| Bagian Dokumen |
*-*-*

Diantara jenis majaz aqli ada yang kedua sisinya berlainan, yakni sisi yang satu berupa kenyataan dan sisi yang lainnya tidak. Misalnya ayat ke 9 surat al-Qariah. Dalam penjelasan ayat tersebut dikatakan ibu yang bernama Hawiyah itu adalah majaz, yakni sama dengan penamaan ibu sebagai pengasuh dan sebagai pelindung bagi anaknya. Demikian pula soal neraka, yang bagi orang kafir merupakan tempat kembali.[10] Pengertian demikian itu benar kalau kita berhenti pada susunan kalimat itu saja dan tidak kita kaitkan dengan kalimat sebelumnya yang menyertainya. Jika ayat itu kita baca lengkap dan dikaitkan dengan ayat sebelum dan sesudahnya. Maka tampak jelas adanya makna lain yang lembut. Semua amal perbuatan maknawi (ideal, mental, spiritual dan lainnya) di materialisasikan, lalu ditimbang dengan perasaan. Jika ringan tak berbobot maka ganjarannya mesti hawiyah, lapisan neraka yang terbawah. Bagi manusia durhaka dalam keadaan yang sangat mengerikan itu tak ada “ibu” tempat bernaung dan tempat menyelamatkan diri selain tempat paling buruk itu.[11]
Kemudian yang termasuk majaz lughowi adalah penanaman sesuatu yang bersifat juz’iy (partial) dengan nama yang bersifat kulliy (global). Misalnya ayat ke 19 surat al-Baqarah. Pokok ungkapan dalam ayat itu adalah jari-jari yang disumbatkan ke dalam telinga secara tidak lazim. Kalimat tersebut melukiskan sikap mental orang-orang kafir yang diland aketakutan, barpaling lalu melarikan diri dari Allah.[12]
Selain majaz adapula kinayah. Kinayah secara etimologi adalah lafadz yang biasa digunakan orang berbicara dan mempunyai maksud yang lain. Sedangkan secara terminologi adalah lafadz yang biasa dipahami berdasarkan kelaziman maknanya, serta dibenarkan atau dibolehkan memahami berdasarkan makna hakikinya.[13]
Kinayah adalah kata-kata atau kalimat yang berfungsi menerangkan makna. Hal itu banyak terdapat dalam al quran, karena kinayah termasuk cara yang paling mudah untuk menerangkan hal-ihwal yang dimaksud oleh suatu ayat, tetapi tidak memerlukan pernyataan arti secara langsung. Misalnya ayat ke 223 surat al-Baqarah yang menerangkan maksud hubungan seksual antara suami isteri dengan menggunakan kata kinayah “cocok-tanam”. Hubungan suami isteri juga di-kiayah-kan dengan kalimat; yang satu sebagai pakaian bagi yang lain, sebagaimana ayat ke 187 surat al-Baqarah.

*-*-*

| Baris Data |
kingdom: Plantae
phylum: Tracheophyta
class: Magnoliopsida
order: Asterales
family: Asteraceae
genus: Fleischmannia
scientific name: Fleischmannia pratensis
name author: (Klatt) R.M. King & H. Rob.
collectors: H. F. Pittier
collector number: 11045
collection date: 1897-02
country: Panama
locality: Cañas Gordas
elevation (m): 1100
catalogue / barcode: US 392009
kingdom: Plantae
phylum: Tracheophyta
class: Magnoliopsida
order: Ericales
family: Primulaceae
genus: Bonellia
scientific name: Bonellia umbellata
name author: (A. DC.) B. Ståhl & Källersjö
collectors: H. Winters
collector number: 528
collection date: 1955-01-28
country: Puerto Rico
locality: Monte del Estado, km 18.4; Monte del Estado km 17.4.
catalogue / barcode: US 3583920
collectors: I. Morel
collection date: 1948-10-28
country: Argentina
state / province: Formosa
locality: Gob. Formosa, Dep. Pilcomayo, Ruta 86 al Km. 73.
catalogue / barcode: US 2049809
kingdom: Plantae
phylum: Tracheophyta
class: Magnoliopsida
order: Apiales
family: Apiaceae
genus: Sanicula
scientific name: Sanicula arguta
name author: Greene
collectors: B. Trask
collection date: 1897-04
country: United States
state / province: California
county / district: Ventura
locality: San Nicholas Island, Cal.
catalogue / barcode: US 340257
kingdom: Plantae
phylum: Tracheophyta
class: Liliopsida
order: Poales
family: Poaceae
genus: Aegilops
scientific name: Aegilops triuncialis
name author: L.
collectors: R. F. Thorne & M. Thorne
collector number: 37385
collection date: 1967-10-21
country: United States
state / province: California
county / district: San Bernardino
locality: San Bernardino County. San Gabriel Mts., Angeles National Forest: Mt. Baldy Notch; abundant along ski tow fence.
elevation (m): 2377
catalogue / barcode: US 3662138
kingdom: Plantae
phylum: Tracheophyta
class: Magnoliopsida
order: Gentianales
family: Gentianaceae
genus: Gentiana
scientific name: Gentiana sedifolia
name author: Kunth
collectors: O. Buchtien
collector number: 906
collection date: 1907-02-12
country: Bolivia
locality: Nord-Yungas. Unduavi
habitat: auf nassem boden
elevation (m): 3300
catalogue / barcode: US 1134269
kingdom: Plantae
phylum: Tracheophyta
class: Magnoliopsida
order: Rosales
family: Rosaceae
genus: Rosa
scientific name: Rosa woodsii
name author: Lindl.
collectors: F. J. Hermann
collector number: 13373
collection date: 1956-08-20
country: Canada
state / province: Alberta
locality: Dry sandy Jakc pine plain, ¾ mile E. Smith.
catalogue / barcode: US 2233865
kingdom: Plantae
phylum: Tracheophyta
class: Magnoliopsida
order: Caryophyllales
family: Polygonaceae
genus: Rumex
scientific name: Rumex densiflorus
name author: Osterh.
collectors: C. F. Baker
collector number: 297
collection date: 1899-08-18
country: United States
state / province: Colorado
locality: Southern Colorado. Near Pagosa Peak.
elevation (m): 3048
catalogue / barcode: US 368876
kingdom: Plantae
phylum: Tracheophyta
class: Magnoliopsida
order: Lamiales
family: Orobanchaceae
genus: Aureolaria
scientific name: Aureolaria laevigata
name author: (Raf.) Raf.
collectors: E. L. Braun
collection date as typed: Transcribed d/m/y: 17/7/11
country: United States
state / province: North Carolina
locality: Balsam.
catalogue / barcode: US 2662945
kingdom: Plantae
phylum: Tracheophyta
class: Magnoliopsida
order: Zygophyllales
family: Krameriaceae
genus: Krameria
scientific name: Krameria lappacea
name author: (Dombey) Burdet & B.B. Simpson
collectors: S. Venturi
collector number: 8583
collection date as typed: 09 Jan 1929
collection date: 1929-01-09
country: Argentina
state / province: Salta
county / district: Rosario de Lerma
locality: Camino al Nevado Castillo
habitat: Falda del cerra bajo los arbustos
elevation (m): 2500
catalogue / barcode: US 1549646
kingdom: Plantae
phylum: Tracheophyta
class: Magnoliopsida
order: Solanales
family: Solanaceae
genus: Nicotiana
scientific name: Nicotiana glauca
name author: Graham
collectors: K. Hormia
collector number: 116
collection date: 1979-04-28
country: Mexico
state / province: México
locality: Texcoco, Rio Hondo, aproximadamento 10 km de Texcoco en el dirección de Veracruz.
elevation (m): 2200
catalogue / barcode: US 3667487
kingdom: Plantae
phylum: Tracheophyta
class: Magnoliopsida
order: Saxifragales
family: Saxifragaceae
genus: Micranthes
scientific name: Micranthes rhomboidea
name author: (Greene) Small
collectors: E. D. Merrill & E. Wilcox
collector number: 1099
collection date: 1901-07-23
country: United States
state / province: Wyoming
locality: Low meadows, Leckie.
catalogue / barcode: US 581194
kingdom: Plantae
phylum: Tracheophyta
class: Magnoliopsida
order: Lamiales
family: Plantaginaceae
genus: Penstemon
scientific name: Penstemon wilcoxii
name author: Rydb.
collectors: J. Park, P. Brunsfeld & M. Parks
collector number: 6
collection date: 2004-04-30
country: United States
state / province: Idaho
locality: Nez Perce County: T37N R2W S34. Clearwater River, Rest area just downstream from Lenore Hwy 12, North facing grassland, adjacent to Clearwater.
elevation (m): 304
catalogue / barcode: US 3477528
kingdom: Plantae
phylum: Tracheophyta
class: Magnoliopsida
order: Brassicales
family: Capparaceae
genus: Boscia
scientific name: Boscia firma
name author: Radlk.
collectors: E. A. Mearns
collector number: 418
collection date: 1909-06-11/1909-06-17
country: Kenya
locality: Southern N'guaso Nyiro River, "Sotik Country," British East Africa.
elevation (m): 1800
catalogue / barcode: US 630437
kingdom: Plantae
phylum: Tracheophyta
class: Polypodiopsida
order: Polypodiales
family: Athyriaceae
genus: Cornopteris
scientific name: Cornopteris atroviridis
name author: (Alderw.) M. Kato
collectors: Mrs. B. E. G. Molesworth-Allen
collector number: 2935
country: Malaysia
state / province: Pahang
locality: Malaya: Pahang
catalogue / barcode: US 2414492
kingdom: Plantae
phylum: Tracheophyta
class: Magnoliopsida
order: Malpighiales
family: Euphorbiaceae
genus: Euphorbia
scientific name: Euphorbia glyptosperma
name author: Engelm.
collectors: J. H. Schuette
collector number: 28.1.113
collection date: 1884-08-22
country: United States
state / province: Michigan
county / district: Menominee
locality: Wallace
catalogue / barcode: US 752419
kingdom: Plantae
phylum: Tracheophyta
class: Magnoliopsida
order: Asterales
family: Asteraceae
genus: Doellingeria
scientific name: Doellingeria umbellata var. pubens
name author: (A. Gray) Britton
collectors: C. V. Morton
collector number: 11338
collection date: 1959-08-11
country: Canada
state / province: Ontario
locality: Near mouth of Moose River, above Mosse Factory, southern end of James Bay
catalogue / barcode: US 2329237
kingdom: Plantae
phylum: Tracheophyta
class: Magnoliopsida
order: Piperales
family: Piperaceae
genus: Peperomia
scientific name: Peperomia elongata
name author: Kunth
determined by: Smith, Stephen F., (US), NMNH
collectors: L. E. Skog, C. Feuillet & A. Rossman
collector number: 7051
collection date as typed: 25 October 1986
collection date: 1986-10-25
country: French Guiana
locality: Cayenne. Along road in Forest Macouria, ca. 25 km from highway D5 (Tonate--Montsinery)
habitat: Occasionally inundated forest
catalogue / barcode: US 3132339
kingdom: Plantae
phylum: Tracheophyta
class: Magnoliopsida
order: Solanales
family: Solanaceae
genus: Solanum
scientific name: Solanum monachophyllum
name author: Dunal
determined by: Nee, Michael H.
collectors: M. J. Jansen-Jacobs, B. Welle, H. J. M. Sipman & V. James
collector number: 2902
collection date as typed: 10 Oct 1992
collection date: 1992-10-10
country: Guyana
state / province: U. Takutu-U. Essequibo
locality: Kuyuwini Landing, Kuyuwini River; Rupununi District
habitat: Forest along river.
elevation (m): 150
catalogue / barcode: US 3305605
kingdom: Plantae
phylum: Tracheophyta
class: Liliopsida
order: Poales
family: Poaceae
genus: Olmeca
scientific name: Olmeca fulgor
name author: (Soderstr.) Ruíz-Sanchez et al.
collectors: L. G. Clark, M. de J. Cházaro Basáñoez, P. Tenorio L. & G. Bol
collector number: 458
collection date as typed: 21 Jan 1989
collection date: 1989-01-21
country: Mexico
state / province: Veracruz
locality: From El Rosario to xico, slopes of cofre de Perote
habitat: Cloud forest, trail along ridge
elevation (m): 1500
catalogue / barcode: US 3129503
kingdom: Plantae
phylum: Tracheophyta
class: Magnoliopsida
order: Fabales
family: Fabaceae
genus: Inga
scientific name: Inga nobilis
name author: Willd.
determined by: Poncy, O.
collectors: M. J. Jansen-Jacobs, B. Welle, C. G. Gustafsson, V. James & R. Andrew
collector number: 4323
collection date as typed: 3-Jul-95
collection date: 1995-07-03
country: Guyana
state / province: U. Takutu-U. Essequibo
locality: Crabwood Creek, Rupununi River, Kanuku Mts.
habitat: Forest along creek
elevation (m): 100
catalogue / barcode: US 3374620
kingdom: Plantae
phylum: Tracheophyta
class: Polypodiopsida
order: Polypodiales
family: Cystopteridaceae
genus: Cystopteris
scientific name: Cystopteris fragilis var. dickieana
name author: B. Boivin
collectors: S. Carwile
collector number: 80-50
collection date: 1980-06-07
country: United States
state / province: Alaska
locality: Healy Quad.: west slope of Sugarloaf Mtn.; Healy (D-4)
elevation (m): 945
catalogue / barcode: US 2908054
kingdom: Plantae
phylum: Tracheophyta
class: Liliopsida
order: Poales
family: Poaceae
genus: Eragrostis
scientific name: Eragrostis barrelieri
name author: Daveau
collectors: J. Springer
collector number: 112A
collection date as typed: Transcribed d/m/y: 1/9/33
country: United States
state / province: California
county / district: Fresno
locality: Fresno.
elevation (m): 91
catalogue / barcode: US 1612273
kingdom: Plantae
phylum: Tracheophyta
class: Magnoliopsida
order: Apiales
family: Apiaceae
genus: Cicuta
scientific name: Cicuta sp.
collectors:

*-*-*

| Bagian Latihan |
A. Ringkaslah teks tentang majaz dan kinayah dalam dua kalimat.
B. Ganti "locality" dengan "lokasi" pada bagian listing yang dimulai dari baris pertama listing dan berakhir pada baris yang memuat "elevation (m): 1100", lalu tuliskan hanya baris-baris itu tanpa mengubah hal lain.

| Kunci Jawaban |
A. Majaz aqli ada yang kedua sisinya berlainan, seperti pada ayat ke 9 surat al-Qariah, sedangkan majaz lughowi mencakup penamaan sesuatu yang bersifat juz'iy (partial) dengan nama yang bersifat kulliy (global), seperti pada ayat ke 19 surat al-Baqarah. Kinayah adalah lafadz yang mempunyai maksud lain dan banyak terdapat dalam al quran, misalnya kata "cocok-tanam" pada ayat ke 223 surat al-Baqarah untuk menerangkan hubungan seksual antara suami isteri.

B.
kingdom: Plantae
phylum: Tracheophyta
class: Magnoliopsida
order: Asterales
family: Asteraceae
genus: Fleischmannia
scientific name: Fleischmannia pratensis
name author: (Klatt) R.M. King & H. Rob.
collectors: H. F. Pittier
collector number: 11045
collection date: 1897-02
country: Panama
lokasi: Cañas Gordas
elevation (m): 1100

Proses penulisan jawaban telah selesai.